*** Exercise material ***
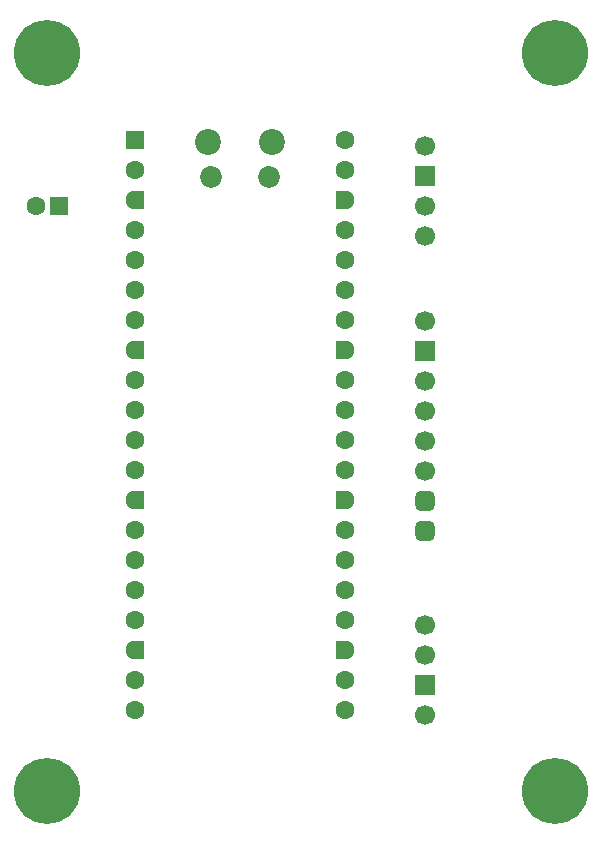
<source format=gbr>
%TF.GenerationSoftware,KiCad,Pcbnew,9.0.1*%
%TF.CreationDate,2025-08-21T16:33:30-04:00*%
%TF.ProjectId,SensorBox,53656e73-6f72-4426-9f78-2e6b69636164,rev?*%
%TF.SameCoordinates,Original*%
%TF.FileFunction,Soldermask,Bot*%
%TF.FilePolarity,Negative*%
%FSLAX46Y46*%
G04 Gerber Fmt 4.6, Leading zero omitted, Abs format (unit mm)*
G04 Created by KiCad (PCBNEW 9.0.1) date 2025-08-21 16:33:30*
%MOMM*%
%LPD*%
G01*
G04 APERTURE LIST*
G04 Aperture macros list*
%AMRoundRect*
0 Rectangle with rounded corners*
0 $1 Rounding radius*
0 $2 $3 $4 $5 $6 $7 $8 $9 X,Y pos of 4 corners*
0 Add a 4 corners polygon primitive as box body*
4,1,4,$2,$3,$4,$5,$6,$7,$8,$9,$2,$3,0*
0 Add four circle primitives for the rounded corners*
1,1,$1+$1,$2,$3*
1,1,$1+$1,$4,$5*
1,1,$1+$1,$6,$7*
1,1,$1+$1,$8,$9*
0 Add four rect primitives between the rounded corners*
20,1,$1+$1,$2,$3,$4,$5,0*
20,1,$1+$1,$4,$5,$6,$7,0*
20,1,$1+$1,$6,$7,$8,$9,0*
20,1,$1+$1,$8,$9,$2,$3,0*%
%AMFreePoly0*
4,1,37,0.603843,0.796157,0.639018,0.796157,0.711114,0.766294,0.766294,0.711114,0.796157,0.639018,0.796157,0.603843,0.800000,0.600000,0.800000,-0.600000,0.796157,-0.603843,0.796157,-0.639018,0.766294,-0.711114,0.711114,-0.766294,0.639018,-0.796157,0.603843,-0.796157,0.600000,-0.800000,0.000000,-0.800000,0.000000,-0.796148,-0.078414,-0.796148,-0.232228,-0.765552,-0.377117,-0.705537,
-0.507515,-0.618408,-0.618408,-0.507515,-0.705537,-0.377117,-0.765552,-0.232228,-0.796148,-0.078414,-0.796148,0.078414,-0.765552,0.232228,-0.705537,0.377117,-0.618408,0.507515,-0.507515,0.618408,-0.377117,0.705537,-0.232228,0.765552,-0.078414,0.796148,0.000000,0.796148,0.000000,0.800000,0.600000,0.800000,0.603843,0.796157,0.603843,0.796157,$1*%
%AMFreePoly1*
4,1,37,0.000000,0.796148,0.078414,0.796148,0.232228,0.765552,0.377117,0.705537,0.507515,0.618408,0.618408,0.507515,0.705537,0.377117,0.765552,0.232228,0.796148,0.078414,0.796148,-0.078414,0.765552,-0.232228,0.705537,-0.377117,0.618408,-0.507515,0.507515,-0.618408,0.377117,-0.705537,0.232228,-0.765552,0.078414,-0.796148,0.000000,-0.796148,0.000000,-0.800000,-0.600000,-0.800000,
-0.603843,-0.796157,-0.639018,-0.796157,-0.711114,-0.766294,-0.766294,-0.711114,-0.796157,-0.639018,-0.796157,-0.603843,-0.800000,-0.600000,-0.800000,0.600000,-0.796157,0.603843,-0.796157,0.639018,-0.766294,0.711114,-0.711114,0.766294,-0.639018,0.796157,-0.603843,0.796157,-0.600000,0.800000,0.000000,0.800000,0.000000,0.796148,0.000000,0.796148,$1*%
G04 Aperture macros list end*
%ADD10C,1.600000*%
%ADD11R,1.600000X1.600000*%
%ADD12C,3.600000*%
%ADD13C,5.600000*%
%ADD14C,2.200000*%
%ADD15C,1.850000*%
%ADD16RoundRect,0.200000X-0.600000X-0.600000X0.600000X-0.600000X0.600000X0.600000X-0.600000X0.600000X0*%
%ADD17FreePoly0,0.000000*%
%ADD18FreePoly1,0.000000*%
%ADD19C,1.700000*%
%ADD20R,1.700000X1.700000*%
%ADD21RoundRect,0.500000X-0.350000X-0.350000X0.350000X-0.350000X0.350000X0.350000X-0.350000X0.350000X0*%
G04 APERTURE END LIST*
D10*
%TO.C,C1*%
X97000000Y-74000000D03*
D11*
X99000000Y-74000000D03*
%TD*%
D12*
%TO.C,H4*%
X98000000Y-123500000D03*
D13*
X98000000Y-123500000D03*
%TD*%
D12*
%TO.C,H3*%
X98000000Y-61000000D03*
D13*
X98000000Y-61000000D03*
%TD*%
D12*
%TO.C,H2*%
X141000000Y-123500000D03*
D13*
X141000000Y-123500000D03*
%TD*%
D12*
%TO.C,H1*%
X141000000Y-61000000D03*
D13*
X141000000Y-61000000D03*
%TD*%
D14*
%TO.C,A1*%
X111585000Y-68530000D03*
D15*
X111885000Y-71560000D03*
X116735000Y-71560000D03*
D14*
X117035000Y-68530000D03*
D16*
X105420000Y-68400000D03*
D10*
X105420000Y-70940000D03*
D17*
X105420000Y-73480000D03*
D10*
X105420000Y-76020000D03*
X105420000Y-78560000D03*
X105420000Y-81100000D03*
X105420000Y-83640000D03*
D17*
X105420000Y-86180000D03*
D10*
X105420000Y-88720000D03*
X105420000Y-91260000D03*
X105420000Y-93800000D03*
X105420000Y-96340000D03*
D17*
X105420000Y-98880000D03*
D10*
X105420000Y-101420000D03*
X105420000Y-103960000D03*
X105420000Y-106500000D03*
X105420000Y-109040000D03*
D17*
X105420000Y-111580000D03*
D10*
X105420000Y-114120000D03*
X105420000Y-116660000D03*
X123200000Y-116660000D03*
X123200000Y-114120000D03*
D18*
X123200000Y-111580000D03*
D10*
X123200000Y-109040000D03*
X123200000Y-106500000D03*
X123200000Y-103960000D03*
X123200000Y-101420000D03*
D18*
X123200000Y-98880000D03*
D10*
X123200000Y-96340000D03*
X123200000Y-93800000D03*
X123200000Y-91260000D03*
X123200000Y-88720000D03*
D18*
X123200000Y-86180000D03*
D10*
X123200000Y-83640000D03*
X123200000Y-81100000D03*
X123200000Y-78560000D03*
X123200000Y-76020000D03*
D18*
X123200000Y-73480000D03*
D10*
X123200000Y-70940000D03*
X123200000Y-68400000D03*
%TD*%
D19*
%TO.C,J2*%
X130000000Y-68880000D03*
D20*
X130000000Y-71420000D03*
D19*
X130000000Y-73960000D03*
X130000000Y-76500000D03*
%TD*%
%TO.C,J3*%
X130000000Y-83760000D03*
D20*
X130000000Y-86300000D03*
D19*
X130000000Y-88840000D03*
X130000000Y-91380000D03*
X130000000Y-93920000D03*
X130000000Y-96460000D03*
D21*
X130000000Y-99000000D03*
X130000000Y-101540000D03*
%TD*%
D19*
%TO.C,J1*%
X130000000Y-109460000D03*
X130000000Y-112000000D03*
D20*
X130000000Y-114540000D03*
D19*
X130000000Y-117080000D03*
%TD*%
M02*

</source>
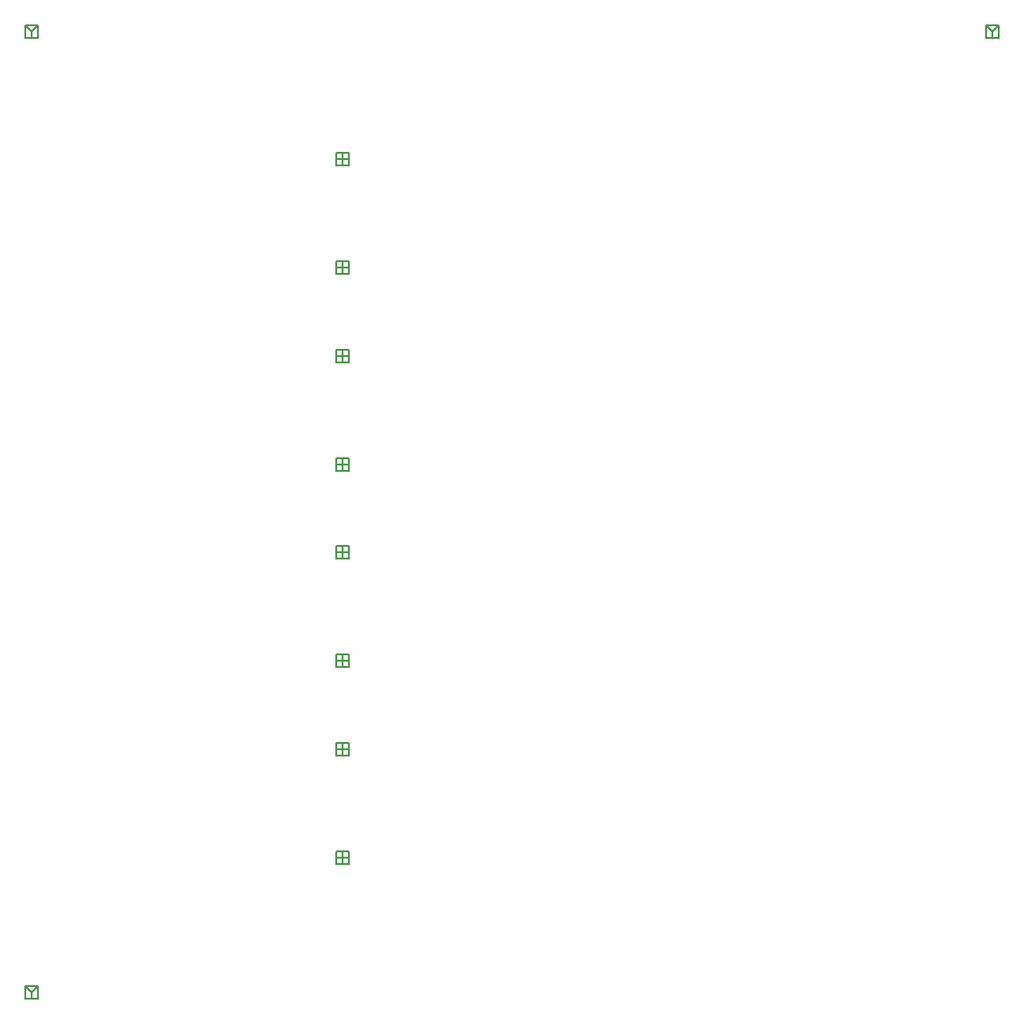
<source format=gbr>
G04 DipTrace 4.3.0.1*
G04 NonPlated_Through.gbr*
%MOMM*%
G04 #@! TF.FileFunction,NonPlated,1,2,NPTH,Drill*
G04 #@! TF.Part,Single*
G04 Drill Symbols*
G04 D=0.5 - Cross*
G04 D=0.55867 - X*
G04 D=0.9 - Y*
G04 D=1 - T*
G04 D=1.2 - V*
G04 D=1.25 - Clock*
G04 D=4 - Box_Cross*
G04 D=4.5 - Box_X*
G04 D=4.5 - Box_Y*
%ADD10C,0.2*%
%FSLAX35Y35*%
G04*
G71*
G90*
G75*
G01*
X4440050Y4559950D2*
D10*
X4500000Y4500000D1*
X4559950Y4559950D1*
X4500000Y4500000D2*
Y4440050D1*
X4440050Y4559950D2*
X4559950D1*
Y4440050D1*
X4440050D1*
Y4559950D1*
X-4559950Y-4440050D2*
X-4500000Y-4500000D1*
X-4440050Y-4440050D1*
X-4500000Y-4500000D2*
Y-4559950D1*
X-4559950Y-4440050D2*
X-4440050D1*
Y-4559950D1*
X-4559950D1*
Y-4440050D1*
Y4559950D2*
X-4500000Y4500000D1*
X-4440050Y4559950D1*
X-4500000Y4500000D2*
Y4440050D1*
X-4559950Y4559950D2*
X-4440050D1*
Y4440050D1*
X-4559950D1*
Y4559950D1*
X-1587500Y3361950D2*
Y3242050D1*
X-1647450Y3302000D2*
X-1527550D1*
X-1647450Y3361950D2*
X-1527550D1*
Y3242050D1*
X-1647450D1*
Y3361950D1*
X-1587500Y2345950D2*
Y2226050D1*
X-1647450Y2286000D2*
X-1527550D1*
X-1647450Y2345950D2*
X-1527550D1*
Y2226050D1*
X-1647450D1*
Y2345950D1*
X-1587500Y1520450D2*
Y1400550D1*
X-1647450Y1460500D2*
X-1527550D1*
X-1647450Y1520450D2*
X-1527550D1*
Y1400550D1*
X-1647450D1*
Y1520450D1*
X-1587500Y504450D2*
Y384550D1*
X-1647450Y444500D2*
X-1527550D1*
X-1647450Y504450D2*
X-1527550D1*
Y384550D1*
X-1647450D1*
Y504450D1*
X-1587500Y-321050D2*
Y-440950D1*
X-1647450Y-381000D2*
X-1527550D1*
X-1647450Y-321050D2*
X-1527550D1*
Y-440950D1*
X-1647450D1*
Y-321050D1*
X-1587500Y-1337050D2*
Y-1456950D1*
X-1647450Y-1397000D2*
X-1527550D1*
X-1647450Y-1337050D2*
X-1527550D1*
Y-1456950D1*
X-1647450D1*
Y-1337050D1*
X-1587500Y-2162550D2*
Y-2282450D1*
X-1647450Y-2222500D2*
X-1527550D1*
X-1647450Y-2162550D2*
X-1527550D1*
Y-2282450D1*
X-1647450D1*
Y-2162550D1*
X-1587500Y-3178550D2*
Y-3298450D1*
X-1647450Y-3238500D2*
X-1527550D1*
X-1647450Y-3178550D2*
X-1527550D1*
Y-3298450D1*
X-1647450D1*
Y-3178550D1*
M02*

</source>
*** End of Exercise material ***
> _What is expected_: All lines above holding the word "KiCad" make up the answer; copy each one.

> _Reply to the exercise_:
%TF.GenerationSoftware,KiCad,Pcbnew,9.0.1*%
G04 Created by KiCad (PCBNEW 9.0.1) date 2025-08-21 16:33:30*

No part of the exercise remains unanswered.